* Extract:
* * * * * * * * *

And yet, search, inference, and coordination still live in separate services stitched together with glue code. The search engine returns results. The inference service re-ranks them. The orchestrator wires them together. Each boundary is latency, complexity, and introduced brittleness.
What if the execution surface was singular?

msearch
msearch is our answer to these trends. See project page here.
Still in protype stage, it isan engine for composable pipelines of intelligence primitives. By intelligence primitives I mean things like search, inference, indexing a dataset, training a model, launching a fleet of agents.
Every pipeline is a graph. A DAG to be precise. What a DAG offers is the ability to match the shape of the pipeline to the shape of the problem — parallel branches where work is independent, dependency resolution where it isn't, fan-out when the task demands breadth, fan-in when results need to converge.
The spectrum of what this enables is wide. At the simple end, a vector search is a single-node DAG — one index, one query, one result set. A hybrid search is a two-branch DAG — vector and lexical retrieval running in parallel, fused into one result. An inference pipeline is a linear chain with GPU dispatch — embedding, classification, or generation.
At the middle, a recommendation engine is a multi-branch DAG wiring together retrieval, user context, scoring, filtering, and ranking across multiple data sources. A model training run is a linear chain of epoch blocks.
At the far end, a context engine generates its own DAGs. A planner step analyses the query and the available data, reasons about what context to assemble, emits an optimised plan, and the execution engine runs it. This can be seen as intelligent query planning itself — after all, it's just a DAG.
This architecture also allows for a very efficient way to utilise the hardware available. CPU and GPU swimlanes that allow for parallel execution of operations across both cores, with each operation running on the core best suited to it.

On its architecture
Composability
Designed for composability, queries or pipelines (query plans) can be designed, precompiled (compiled query) and executed at runtime.
This could be a simple two-step vector search and rank, or it could be a highly sophisticated neural architecture that pops out 42 at the end.
Plans can be created in three ways: designed visually in a UI by wiring operators together, defined programmatically via API, or generated by an agent at runtime — an inference step that reasons about the task and emits a plan.

Queries are both compiled and parameterised:
Compiled. All static parameters are set, all memory references are resolved, all datasets loaded in memory. Designed so execution is about as fast as it can be. Compilation itself is in the millisecond range — it was simply a common use case that certain queries could be precomputed, and so they were.
Parameterised. Compiled queries are not static queries. Queries still have inputs only available at execution time — the search text, the user context, the filter criteria. Parameterisation handles this: static placeholders for dynamic inputs at runtime. The plan is compiled once; only the inputs change between executions.

* * * * * * * * *

* Written tasks:
1 > Repeat from the msearch post the passage that begins with the words containing "On its architecture" and ends with "emits a plan.".
2 > According to the msearch post, in what three ways can plans be created?
Rely only on the msearch post for your answers.

* Data records:
* * * * * * * * *

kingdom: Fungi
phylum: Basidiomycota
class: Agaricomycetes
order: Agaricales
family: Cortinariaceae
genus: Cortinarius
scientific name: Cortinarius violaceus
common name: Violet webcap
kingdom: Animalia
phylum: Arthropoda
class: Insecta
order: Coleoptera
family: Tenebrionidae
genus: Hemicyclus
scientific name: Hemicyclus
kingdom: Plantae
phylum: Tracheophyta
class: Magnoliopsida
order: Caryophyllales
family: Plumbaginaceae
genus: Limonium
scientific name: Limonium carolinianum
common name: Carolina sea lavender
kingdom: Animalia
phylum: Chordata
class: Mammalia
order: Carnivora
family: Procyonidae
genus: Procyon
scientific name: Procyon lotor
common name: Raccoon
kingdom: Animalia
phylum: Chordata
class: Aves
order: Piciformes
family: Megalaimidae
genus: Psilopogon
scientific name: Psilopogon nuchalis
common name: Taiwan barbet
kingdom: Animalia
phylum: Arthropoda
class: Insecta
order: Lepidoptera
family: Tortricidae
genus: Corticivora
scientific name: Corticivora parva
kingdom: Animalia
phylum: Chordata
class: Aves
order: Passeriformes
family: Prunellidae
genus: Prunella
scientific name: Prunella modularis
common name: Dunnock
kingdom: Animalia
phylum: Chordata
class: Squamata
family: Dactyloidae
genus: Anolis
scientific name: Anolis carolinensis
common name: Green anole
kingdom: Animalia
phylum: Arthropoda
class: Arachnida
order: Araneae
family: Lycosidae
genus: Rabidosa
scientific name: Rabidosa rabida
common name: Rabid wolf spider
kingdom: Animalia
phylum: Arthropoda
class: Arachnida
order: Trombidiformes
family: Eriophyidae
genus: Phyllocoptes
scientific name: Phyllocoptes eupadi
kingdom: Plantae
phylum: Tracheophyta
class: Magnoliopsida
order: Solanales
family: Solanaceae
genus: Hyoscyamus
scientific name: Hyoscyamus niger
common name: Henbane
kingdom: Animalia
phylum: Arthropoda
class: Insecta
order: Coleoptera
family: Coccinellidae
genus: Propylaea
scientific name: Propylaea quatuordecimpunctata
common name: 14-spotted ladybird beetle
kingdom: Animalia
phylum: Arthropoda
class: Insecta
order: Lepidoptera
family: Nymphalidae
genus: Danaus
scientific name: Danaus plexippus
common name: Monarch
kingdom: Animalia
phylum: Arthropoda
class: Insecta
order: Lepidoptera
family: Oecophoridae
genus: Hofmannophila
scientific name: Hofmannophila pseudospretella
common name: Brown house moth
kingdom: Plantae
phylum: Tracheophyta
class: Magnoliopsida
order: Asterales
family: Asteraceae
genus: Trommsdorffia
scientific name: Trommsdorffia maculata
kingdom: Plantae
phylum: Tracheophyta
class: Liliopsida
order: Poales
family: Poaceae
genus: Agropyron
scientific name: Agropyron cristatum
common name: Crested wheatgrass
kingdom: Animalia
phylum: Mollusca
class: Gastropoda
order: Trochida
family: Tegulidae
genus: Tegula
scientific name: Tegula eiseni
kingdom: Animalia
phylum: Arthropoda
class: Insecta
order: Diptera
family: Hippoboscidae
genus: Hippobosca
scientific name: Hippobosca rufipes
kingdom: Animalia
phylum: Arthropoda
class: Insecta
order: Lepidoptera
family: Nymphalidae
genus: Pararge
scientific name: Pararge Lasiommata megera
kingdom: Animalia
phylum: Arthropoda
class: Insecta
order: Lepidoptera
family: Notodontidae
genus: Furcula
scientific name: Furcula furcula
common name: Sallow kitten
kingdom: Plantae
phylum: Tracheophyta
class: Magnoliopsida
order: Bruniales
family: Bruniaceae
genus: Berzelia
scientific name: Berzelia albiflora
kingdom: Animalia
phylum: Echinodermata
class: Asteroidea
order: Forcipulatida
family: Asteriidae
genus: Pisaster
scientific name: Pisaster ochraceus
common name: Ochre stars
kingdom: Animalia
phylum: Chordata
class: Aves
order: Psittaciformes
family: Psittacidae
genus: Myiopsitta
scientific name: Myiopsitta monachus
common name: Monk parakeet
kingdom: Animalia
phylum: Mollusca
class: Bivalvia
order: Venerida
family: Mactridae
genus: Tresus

* * * * * * * * *

* Solutions to each task:
1 >
On its architecture
Composability
Designed for composability, queries or pipelines (query plans) can be designed, precompiled (compiled query) and executed at runtime.
This could be a simple two-step vector search and rank, or it could be a highly sophisticated neural architecture that pops out 42 at the end.
Plans can be created in three ways: designed visually in a UI by wiring operators together, defined programmatically via API, or generated by an agent at runtime — an inference step that reasons about the task and emits a plan.

2 > Plans can be designed visually in a UI by wiring operators together, defined programmatically via API, or generated by an agent at runtime.